**TASK INPUT**.
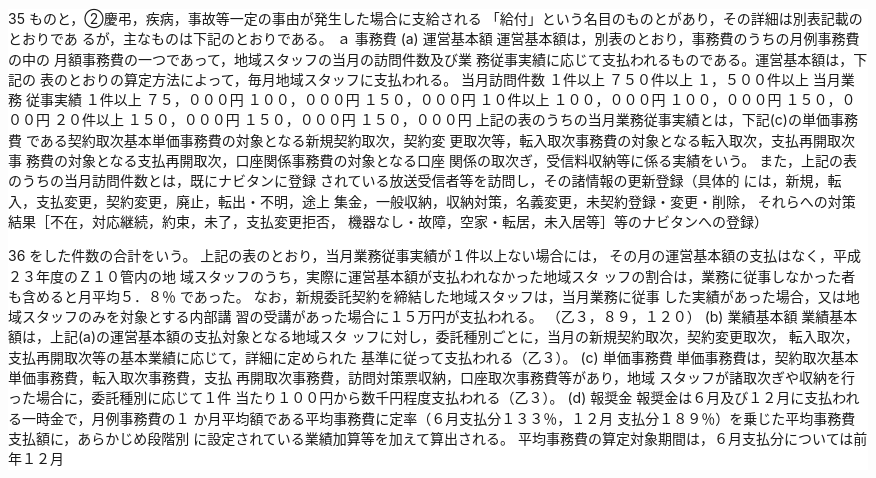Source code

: 35
ものと，②慶弔，疾病，事故等一定の事由が発生した場合に支給される
「給付」という名目のものとがあり，その詳細は別表記載のとおりであ
るが，主なものは下記のとおりである。 
     ａ 事務費 
(a) 運営基本額 
運営基本額は，別表のとおり，事務費のうちの月例事務費の中の
月額事務費の一つであって，地域スタッフの当月の訪問件数及び業
務従事実績に応じて支払われるものである。運営基本額は，下記の
表のとおりの算定方法によって，毎月地域スタッフに支払われる。 
  当月訪問件数 
  １件以上 ７５０件以上 １，５００件以上 
当月業務
従事実績 
１件以上 ７５，０００円 １００，０００円 １５０，０００円 
１０件以上 １００，０００円 １００，０００円 １５０，０００円 
２０件以上 １５０，０００円 １５０，０００円 １５０，０００円 
上記の表のうちの当月業務従事実績とは，下記(c)の単価事務費
である契約取次基本単価事務費の対象となる新規契約取次，契約変
更取次等，転入取次事務費の対象となる転入取次，支払再開取次事
務費の対象となる支払再開取次，口座関係事務費の対象となる口座
関係の取次ぎ，受信料収納等に係る実績をいう。 
また，上記の表のうちの当月訪問件数とは，既にナビタンに登録
されている放送受信者等を訪問し，その諸情報の更新登録（具体的
には，新規，転入，支払変更，契約変更，廃止，転出・不明，途上
集金，一般収納，収納対策，名義変更，未契約登録・変更・削除，
それらへの対策結果［不在，対応継続，約束，未了，支払変更拒否，
機器なし・故障，空家・転居，未入居等］等のナビタンへの登録）
 
36
をした件数の合計をいう。 
上記の表のとおり，当月業務従事実績が１件以上ない場合には，
その月の運営基本額の支払はなく，平成２３年度のＺ１０管内の地
域スタッフのうち，実際に運営基本額が支払われなかった地域スタ
ッフの割合は，業務に従事しなかった者も含めると月平均５．８％
であった。 
なお，新規委託契約を締結した地域スタッフは，当月業務に従事
した実績があった場合，又は地域スタッフのみを対象とする内部講
習の受講があった場合に１５万円が支払われる。 
（乙３，８９，１２０） 
(b) 業績基本額 
業績基本額は，上記(a)の運営基本額の支払対象となる地域スタ
ッフに対し，委託種別ごとに，当月の新規契約取次，契約変更取次，
転入取次，支払再開取次等の基本業績に応じて，詳細に定められた
基準に従って支払われる（乙３）。 
(c) 単価事務費 
単価事務費は，契約取次基本単価事務費，転入取次事務費，支払
再開取次事務費，訪問対策票収納，口座取次事務費等があり，地域
スタッフが諸取次ぎや収納を行った場合に，委託種別に応じて１件
当たり１００円から数千円程度支払われる（乙３）。 
      (d) 報奨金 
報奨金は６月及び１２月に支払われる一時金で，月例事務費の１
か月平均額である平均事務費に定率（６月支払分１３３％，１２月
支払分１８９％）を乗じた平均事務費支払額に，あらかじめ段階別
に設定されている業績加算等を加えて算出される。 
平均事務費の算定対象期間は，６月支払分については前年１２月
 
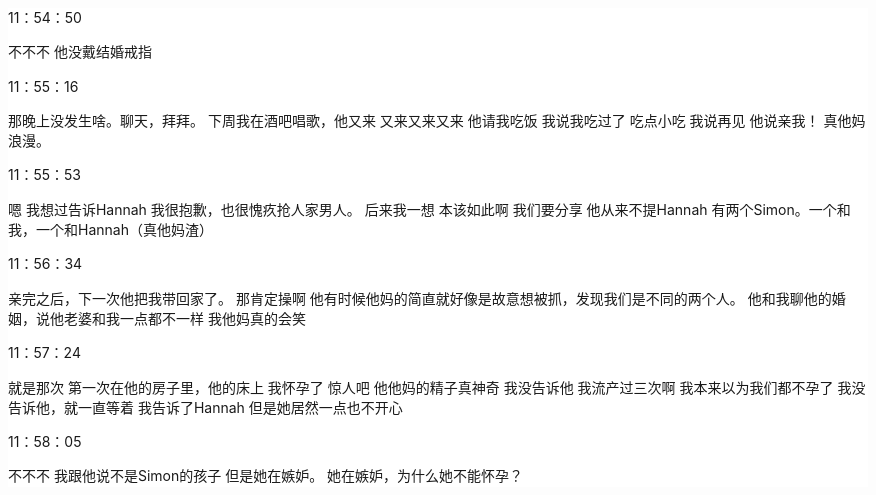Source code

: 11：54：50

不不不
他没戴结婚戒指

11：55：16

那晚上没发生啥。聊天，拜拜。
下周我在酒吧唱歌，他又来
又来又来又来
他请我吃饭
我说我吃过了
吃点小吃
我说再见
他说亲我！
真他妈浪漫。

11：55：53

嗯
我想过告诉Hannah
我很抱歉，也很愧疚抢人家男人。
后来我一想
本该如此啊
我们要分享
他从来不提Hannah
有两个Simon。一个和我，一个和Hannah（真他妈渣）

11：56：34

亲完之后，下一次他把我带回家了。
那肯定操啊
他有时候他妈的简直就好像是故意想被抓，发现我们是不同的两个人。
他和我聊他的婚姻，说他老婆和我一点都不一样
我他妈真的会笑

11：57：24

就是那次
第一次在他的房子里，他的床上
我怀孕了
惊人吧
他他妈的精子真神奇
我没告诉他
我流产过三次啊
我本来以为我们都不孕了
我没告诉他，就一直等着
我告诉了Hannah
但是她居然一点也不开心

11：58：05

不不不
我跟他说不是Simon的孩子
但是她在嫉妒。
她在嫉妒，为什么她不能怀孕？
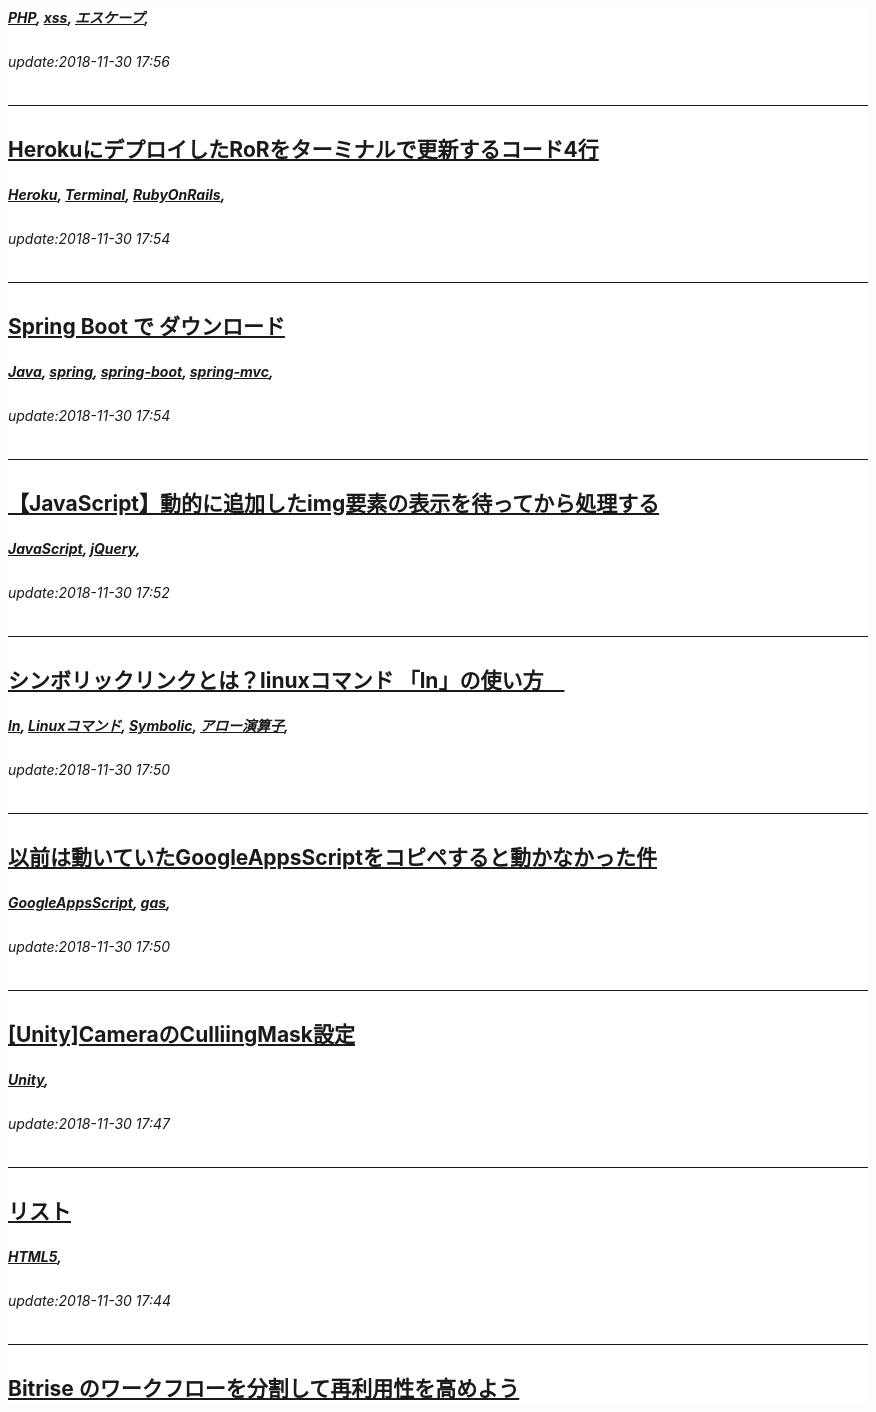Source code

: ##### [PHP](https://qiita.com/tags/PHP), [xss](https://qiita.com/tags/xss), [エスケープ](https://qiita.com/tags/エスケープ), 
###### update:2018-11-30 17:56
---
## [HerokuにデプロイしたRoRをターミナルで更新するコード4行](https://qiita.com/DrqYuto/items/795608263fdabcdb4bb3)
##### [Heroku](https://qiita.com/tags/Heroku), [Terminal](https://qiita.com/tags/Terminal), [RubyOnRails](https://qiita.com/tags/RubyOnRails), 
###### update:2018-11-30 17:54
---
## [Spring Boot で ダウンロード](https://qiita.com/r315dr/items/f1865d08a9cf525d9b5a)
##### [Java](https://qiita.com/tags/Java), [spring](https://qiita.com/tags/spring), [spring-boot](https://qiita.com/tags/spring-boot), [spring-mvc](https://qiita.com/tags/spring-mvc), 
###### update:2018-11-30 17:54
---
## [【JavaScript】動的に追加したimg要素の表示を待ってから処理する](https://qiita.com/scalewallet/items/939f16d3c85e0e0e5c65)
##### [JavaScript](https://qiita.com/tags/JavaScript), [jQuery](https://qiita.com/tags/jQuery), 
###### update:2018-11-30 17:52
---
## [シンボリックリンクとは？linuxコマンド 「ln」の使い方　](https://qiita.com/Takoyaki9/items/578e10b4888407f57162)
##### [ln](https://qiita.com/tags/ln), [Linuxコマンド](https://qiita.com/tags/Linuxコマンド), [Symbolic](https://qiita.com/tags/Symbolic), [アロー演算子](https://qiita.com/tags/アロー演算子), 
###### update:2018-11-30 17:50
---
## [以前は動いていたGoogleAppsScriptをコピペすると動かなかった件](https://qiita.com/toro_ponz/items/c32365a368e43113f031)
##### [GoogleAppsScript](https://qiita.com/tags/GoogleAppsScript), [gas](https://qiita.com/tags/gas), 
###### update:2018-11-30 17:50
---
## [[Unity]CameraのCulliingMask設定](https://qiita.com/ptkyoku/items/5602733ba9cff0ccd54d)
##### [Unity](https://qiita.com/tags/Unity), 
###### update:2018-11-30 17:47
---
## [リスト](https://qiita.com/SML/items/03c55fda62eea8135efb)
##### [HTML5](https://qiita.com/tags/HTML5), 
###### update:2018-11-30 17:44
---
## [Bitrise のワークフローを分割して再利用性を高めよう](https://qiita.com/lovee/items/cc179ec2560ac6592d28)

**EXERCISE REQUIREMENTS**. Reproduce all of the data above with every instance of "Source code" replaced by "Source text", leaving the rest unchanged and omitting the pictures.

**ANSWER BELOW**.
Source text

: 35
ものと，②慶弔，疾病，事故等一定の事由が発生した場合に支給される
「給付」という名目のものとがあり，その詳細は別表記載のとおりであ
るが，主なものは下記のとおりである。 
     ａ 事務費 
(a) 運営基本額 
運営基本額は，別表のとおり，事務費のうちの月例事務費の中の
月額事務費の一つであって，地域スタッフの当月の訪問件数及び業
務従事実績に応じて支払われるものである。運営基本額は，下記の
表のとおりの算定方法によって，毎月地域スタッフに支払われる。 
  当月訪問件数 
  １件以上 ７５０件以上 １，５００件以上 
当月業務
従事実績 
１件以上 ７５，０００円 １００，０００円 １５０，０００円 
１０件以上 １００，０００円 １００，０００円 １５０，０００円 
２０件以上 １５０，０００円 １５０，０００円 １５０，０００円 
上記の表のうちの当月業務従事実績とは，下記(c)の単価事務費
である契約取次基本単価事務費の対象となる新規契約取次，契約変
更取次等，転入取次事務費の対象となる転入取次，支払再開取次事
務費の対象となる支払再開取次，口座関係事務費の対象となる口座
関係の取次ぎ，受信料収納等に係る実績をいう。 
また，上記の表のうちの当月訪問件数とは，既にナビタンに登録
されている放送受信者等を訪問し，その諸情報の更新登録（具体的
には，新規，転入，支払変更，契約変更，廃止，転出・不明，途上
集金，一般収納，収納対策，名義変更，未契約登録・変更・削除，
それらへの対策結果［不在，対応継続，約束，未了，支払変更拒否，
機器なし・故障，空家・転居，未入居等］等のナビタンへの登録）
 
36
をした件数の合計をいう。 
上記の表のとおり，当月業務従事実績が１件以上ない場合には，
その月の運営基本額の支払はなく，平成２３年度のＺ１０管内の地
域スタッフのうち，実際に運営基本額が支払われなかった地域スタ
ッフの割合は，業務に従事しなかった者も含めると月平均５．８％
であった。 
なお，新規委託契約を締結した地域スタッフは，当月業務に従事
した実績があった場合，又は地域スタッフのみを対象とする内部講
習の受講があった場合に１５万円が支払われる。 
（乙３，８９，１２０） 
(b) 業績基本額 
業績基本額は，上記(a)の運営基本額の支払対象となる地域スタ
ッフに対し，委託種別ごとに，当月の新規契約取次，契約変更取次，
転入取次，支払再開取次等の基本業績に応じて，詳細に定められた
基準に従って支払われる（乙３）。 
(c) 単価事務費 
単価事務費は，契約取次基本単価事務費，転入取次事務費，支払
再開取次事務費，訪問対策票収納，口座取次事務費等があり，地域
スタッフが諸取次ぎや収納を行った場合に，委託種別に応じて１件
当たり１００円から数千円程度支払われる（乙３）。 
      (d) 報奨金 
報奨金は６月及び１２月に支払われる一時金で，月例事務費の１
か月平均額である平均事務費に定率（６月支払分１３３％，１２月
支払分１８９％）を乗じた平均事務費支払額に，あらかじめ段階別
に設定されている業績加算等を加えて算出される。 
平均事務費の算定対象期間は，６月支払分については前年１２月
 
Source text

: 11：54：50

不不不
他没戴结婚戒指

11：55：16

那晚上没发生啥。聊天，拜拜。
下周我在酒吧唱歌，他又来
又来又来又来
他请我吃饭
我说我吃过了
吃点小吃
我说再见
他说亲我！
真他妈浪漫。

11：55：53

嗯
我想过告诉Hannah
我很抱歉，也很愧疚抢人家男人。
后来我一想
本该如此啊
我们要分享
他从来不提Hannah
有两个Simon。一个和我，一个和Hannah（真他妈渣）

11：56：34

亲完之后，下一次他把我带回家了。
那肯定操啊
他有时候他妈的简直就好像是故意想被抓，发现我们是不同的两个人。
他和我聊他的婚姻，说他老婆和我一点都不一样
我他妈真的会笑

11：57：24

就是那次
第一次在他的房子里，他的床上
我怀孕了
惊人吧
他他妈的精子真神奇
我没告诉他
我流产过三次啊
我本来以为我们都不孕了
我没告诉他，就一直等着
我告诉了Hannah
但是她居然一点也不开心

11：58：05

不不不
我跟他说不是Simon的孩子
但是她在嫉妒。
她在嫉妒，为什么她不能怀孕？
Source text

: ##### [PHP](https://qiita.com/tags/PHP), [xss](https://qiita.com/tags/xss), [エスケープ](https://qiita.com/tags/エスケープ), 
###### update:2018-11-30 17:56
---
## [HerokuにデプロイしたRoRをターミナルで更新するコード4行](https://qiita.com/DrqYuto/items/795608263fdabcdb4bb3)
##### [Heroku](https://qiita.com/tags/Heroku), [Terminal](https://qiita.com/tags/Terminal), [RubyOnRails](https://qiita.com/tags/RubyOnRails), 
###### update:2018-11-30 17:54
---
## [Spring Boot で ダウンロード](https://qiita.com/r315dr/items/f1865d08a9cf525d9b5a)
##### [Java](https://qiita.com/tags/Java), [spring](https://qiita.com/tags/spring), [spring-boot](https://qiita.com/tags/spring-boot), [spring-mvc](https://qiita.com/tags/spring-mvc), 
###### update:2018-11-30 17:54
---
## [【JavaScript】動的に追加したimg要素の表示を待ってから処理する](https://qiita.com/scalewallet/items/939f16d3c85e0e0e5c65)
##### [JavaScript](https://qiita.com/tags/JavaScript), [jQuery](https://qiita.com/tags/jQuery), 
###### update:2018-11-30 17:52
---
## [シンボリックリンクとは？linuxコマンド 「ln」の使い方　](https://qiita.com/Takoyaki9/items/578e10b4888407f57162)
##### [ln](https://qiita.com/tags/ln), [Linuxコマンド](https://qiita.com/tags/Linuxコマンド), [Symbolic](https://qiita.com/tags/Symbolic), [アロー演算子](https://qiita.com/tags/アロー演算子), 
###### update:2018-11-30 17:50
---
## [以前は動いていたGoogleAppsScriptをコピペすると動かなかった件](https://qiita.com/toro_ponz/items/c32365a368e43113f031)
##### [GoogleAppsScript](https://qiita.com/tags/GoogleAppsScript), [gas](https://qiita.com/tags/gas), 
###### update:2018-11-30 17:50
---
## [[Unity]CameraのCulliingMask設定](https://qiita.com/ptkyoku/items/5602733ba9cff0ccd54d)
##### [Unity](https://qiita.com/tags/Unity), 
###### update:2018-11-30 17:47
---
## [リスト](https://qiita.com/SML/items/03c55fda62eea8135efb)
##### [HTML5](https://qiita.com/tags/HTML5), 
###### update:2018-11-30 17:44
---
## [Bitrise のワークフローを分割して再利用性を高めよう](https://qiita.com/lovee/items/cc179ec2560ac6592d28)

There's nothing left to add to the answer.